Willy Jenniskens, business product owner bij DJI, legt uit: “Wat willen we aanpassen, waar willen we naartoe? Maar ook: doen we de goede dingen? En zijn deze dingen ook echt nodig? Het zijn allemaal vragen die we intensief met elkaar doorspreken.”

Het DevOps-team van Justid is verantwoordelijk voor het dagelijks beheer, het onderhoud en het verbeteren van het portaal, en daarmee ook voor het doorvoeren van de punten uit het jaarplan. Dit team bestaat uit ervaren ontwikkelaars, testers en beheerders met kennis en jarenlange ervaring met het systeem achter Injus, maar ook met grote affiniteit met de afnemers en gebruikers van Injus.

De teamleden worden op allerlei manieren betrokken bij het werkproces van de partijen die informatie afnemen bij Injus. Zo zijn ze bijvoorbeeld een paar keer op bezoek geweest in de gevangenis, om met werknemers te praten, en op gesprek geweest bij het Openbaar Ministerie, het CJIB en gemeenten.. Daardoor begrijpen zij beter wat er binnen de keten speelt en hoe afnemers de informatie uit het portaal gebruiken.

“Het is niet onze applicatie die belangrijk is, maar wat de detentie-informatie uit Injus toevoegt aan het werkproces van onze afnemers. Dat is de toegevoegde waarde.”

Die betrokkenheid is een belangrijk element dat bijdraagt aan het ontwikkelen van een gebruiksvriendelijk informatieportaal, vertelt Ruben Cuny, product owner bij Justid: “We zeggen altijd: het is niet onze applicatie die belangrijk is, maar wat de detentie-informatie uit Injus toevoegt aan het werkproces van onze afnemers. Dat is de toegevoegde waarde. Het is voor ons dan ook belangrijk dat we de juiste cruciale detentie-informatie tijdig leveren op een veilige manier.”

Stukje historie uit de kast

Een laatste succeselement in deze samenwerking is de jarenlange ervaring die iedereen heeft met Injus. Zowel bij DJI als bij het ministerie en Justid. Zo ook Marieke Guldemond, projectleider en informatiemanager bij team Ketenregie van het ministerie, die al heel wat jaren bij dit project betrokken is. Inmiddels is zij een ware vraagbaak geworden voor collega’s bij DJI en Justid.

Beeld: ©Marieke Guldemond en Wouter Vroegindeweij, JenV

Guldemond: “Binnen ons departement begrijpen we waar je allemaal mee te maken hebt, waar je tegenaan kunt lopen en hoe je daar dan het beste mee om kunt gaan. Juist ook omdat we lange tijd eigenaar zijn geweest. Soms helpt het dan als ik een stukje historie uit de kast haal en vertel waarom we jaren geleden een bepaalde beslissing hebben genomen.”
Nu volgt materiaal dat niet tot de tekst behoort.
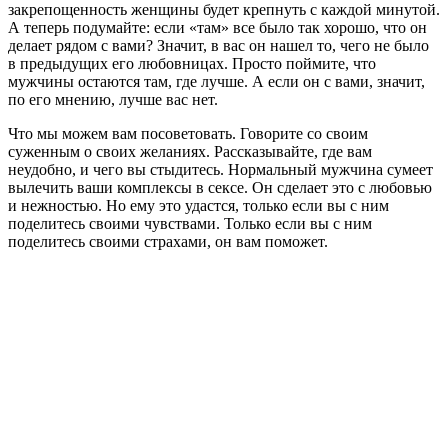
закрепощенность женщины будет крепнуть с каждой минутой.
А теперь подумайте: если «там» все было так хорошо, что он
делает рядом с вами? Значит, в вас он нашел то, чего не было
в предыдущих его любовницах. Просто поймите, что
мужчины остаются там, где лучше. А если он с вами, значит,
по его мнению, лучше вас нет.
Что мы можем вам посоветовать. Говорите со своим
суженным о своих желаниях. Рассказывайте, где вам
неудобно, и чего вы стыдитесь. Нормальный мужчина сумеет
вылечить ваши комплексы в сексе. Он сделает это с любовью
и нежностью. Но ему это удастся, только если вы с ним
поделитесь своими чувствами. Только если вы с ним
поделитесь своими страхами, он вам поможет.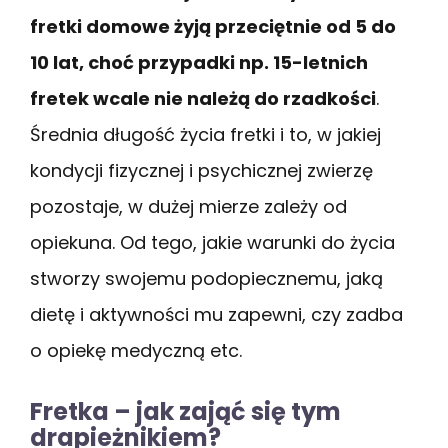
fretki domowe żyją przeciętnie od 5 do
10 lat, choć przypadki np. 15-letnich
fretek wcale nie należą do rzadkości
.
Średnia długość życia fretki i to, w jakiej
kondycji fizycznej i psychicznej zwierzę
pozostaje, w dużej mierze zależy od
opiekuna. Od tego, jakie warunki do życia
stworzy swojemu podopiecznemu, jaką
dietę i aktywności mu zapewni, czy zadba
o opiekę medyczną etc.
Fretka – jak zająć się tym
drapieżnikiem?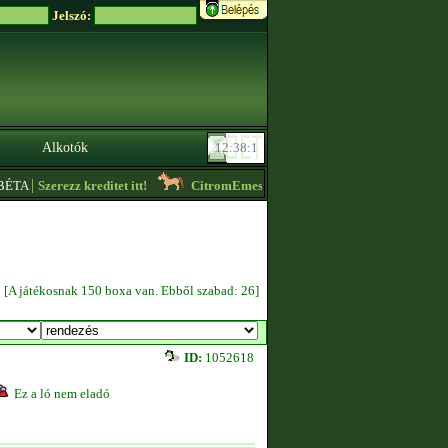
Jelszó:
Alkotók
|
ÉTA
Szerezz kreditet itt!
CitromEmese
- Lóvásár! Ingyenes lovak is vannak
[A játékosnak 150 boxa van. Ebből szabad: 26]
ID:
1052618
Ez a ló nem eladó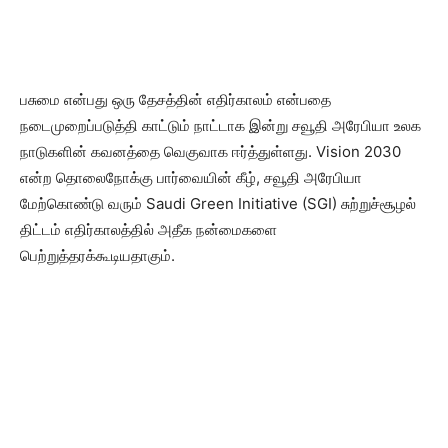
பசுமை என்பது ஒரு தேசத்தின் எதிர்காலம் என்பதை
நடைமுறைப்படுத்தி காட்டும் நாட்டாக இன்று சவூதி அரேபியா உலக
நாடுகளின் கவனத்தை வெகுவாக ஈர்த்துள்ளது. Vision 2030
என்ற தொலைநோக்கு பார்வையின் கீழ், சவூதி அரேபியா
மேற்கொண்டு வரும் Saudi Green Initiative (SGI) சுற்றுச்சூழல்
திட்டம் எதிர்காலத்தில் அதீக நன்மைகளை
பெற்றுத்தரக்கூடியதாகும்.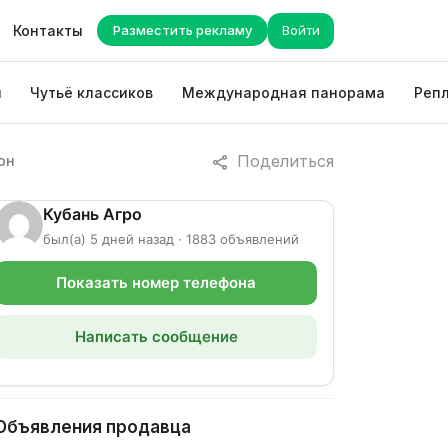
Контакты
Разместить рекламу
Войти
ы
Чутьё классиков
Международная панорама
Репл
Поделиться
он
Кубань Агро
был(а) 5 дней назад · 1883 объявлений
Показать номер телефона
Написать сообщение
Объявления продавца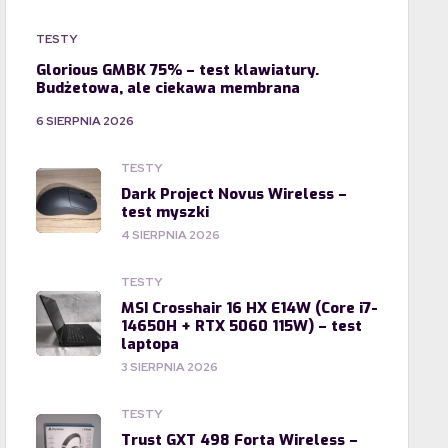
TESTY
Glorious GMBK 75% – test klawiatury.
Budżetowa, ale ciekawa membrana
6 SIERPNIA 2026
TESTY
Dark Project Novus Wireless –
test myszki
4 SIERPNIA 2026
TESTY
MSI Crosshair 16 HX E14W (Core i7-
14650H + RTX 5060 115W) – test
laptopa
3 SIERPNIA 2026
TESTY
Trust GXT 498 Forta Wireless –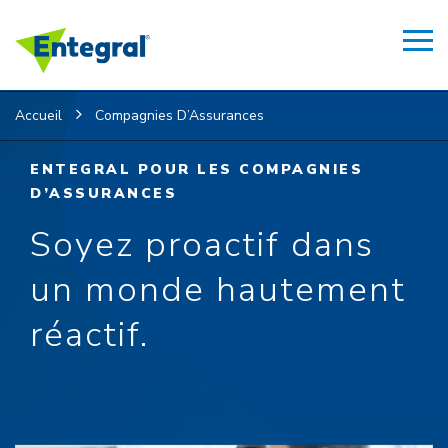
Accueil
Compagnies D’Assurances
ENTEGRAL POUR LES COMPAGNIES
D’ASSURANCES
Soyez proactif dans
un monde hautement
réactif.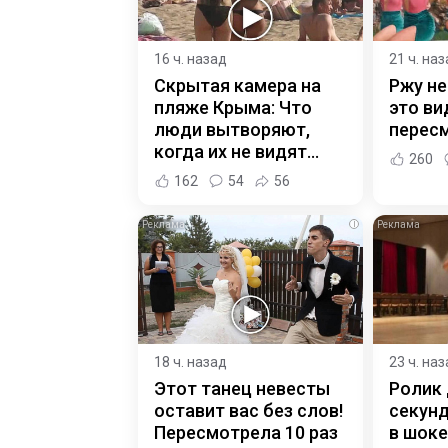
16 ч. назад
21 ч. на
Скрытая камера на
Ржу не
пляже Крыма: Что
это ви
люди вытворяют,
пересм
когда их не видят...
260
162
54
56
i
18 ч. назад
23 ч. на
Этот танец невесты
Ролик 
оставит вас без слов!
секунд
Пересмотрела 10 раз
в шоке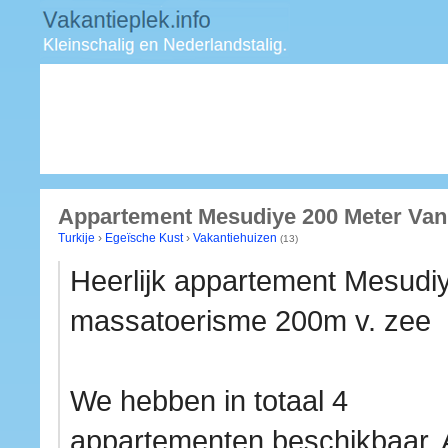
Appartement Mesudiye 200 Meter Van 
Turkije
›
Egeïsche Kust
›
Vakantiehuizen
(13)
Heerlijk appartement Mesud
massatoerisme 200m v. zee
We hebben in totaal 4
appartementen beschikbaar. A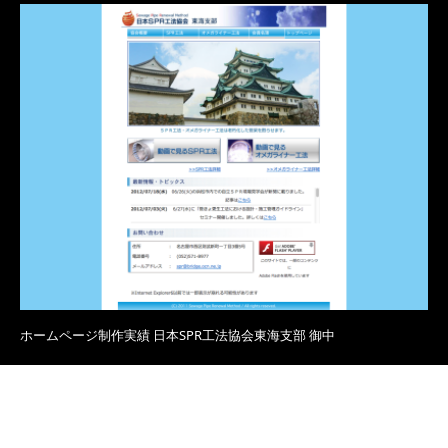
ホームページ制作実績 日本SPR工法協会東海支部 御中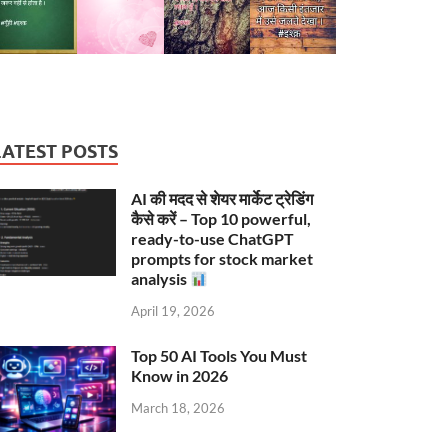
LATEST POSTS
AI की मदद से शेयर मार्केट ट्रेडिंग
कैसे करें – Top 10 powerful,
ready-to-use ChatGPT
prompts for stock market
analysis
April 19, 2026
Top 50 AI Tools You Must
Know in 2026
March 18, 2026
Als voorbeeld vertelt Marieke over een – steeds terugkerende - vraag van veel gemeenten: “De persoons- en contactgegevens van casemanagers in Injus kunnen worden opgenomen. Jaren geleden hebben we besloten dit niet te doen en in plaats daarvan te werken met verwijzingen naar de detentielocatie. Om de privacy van de medewerkers bij DJI te waarborgen, maar ook vanwege tijdelijke afwezigheid van collega’s en personeelswisselingen. Dat we deze historische kennis paraat hebben, is dan heel handig.”

Feestelijk gevierd

Tot slot kijken de teamleden van DJI, Justid en het ministerie trots naar hun inspanningen van de afgelopen tien jaar en het huidige Injus. Het tienjarig bestaan hebben zij eerder dit jaar feestelijk met elkaar gevierd.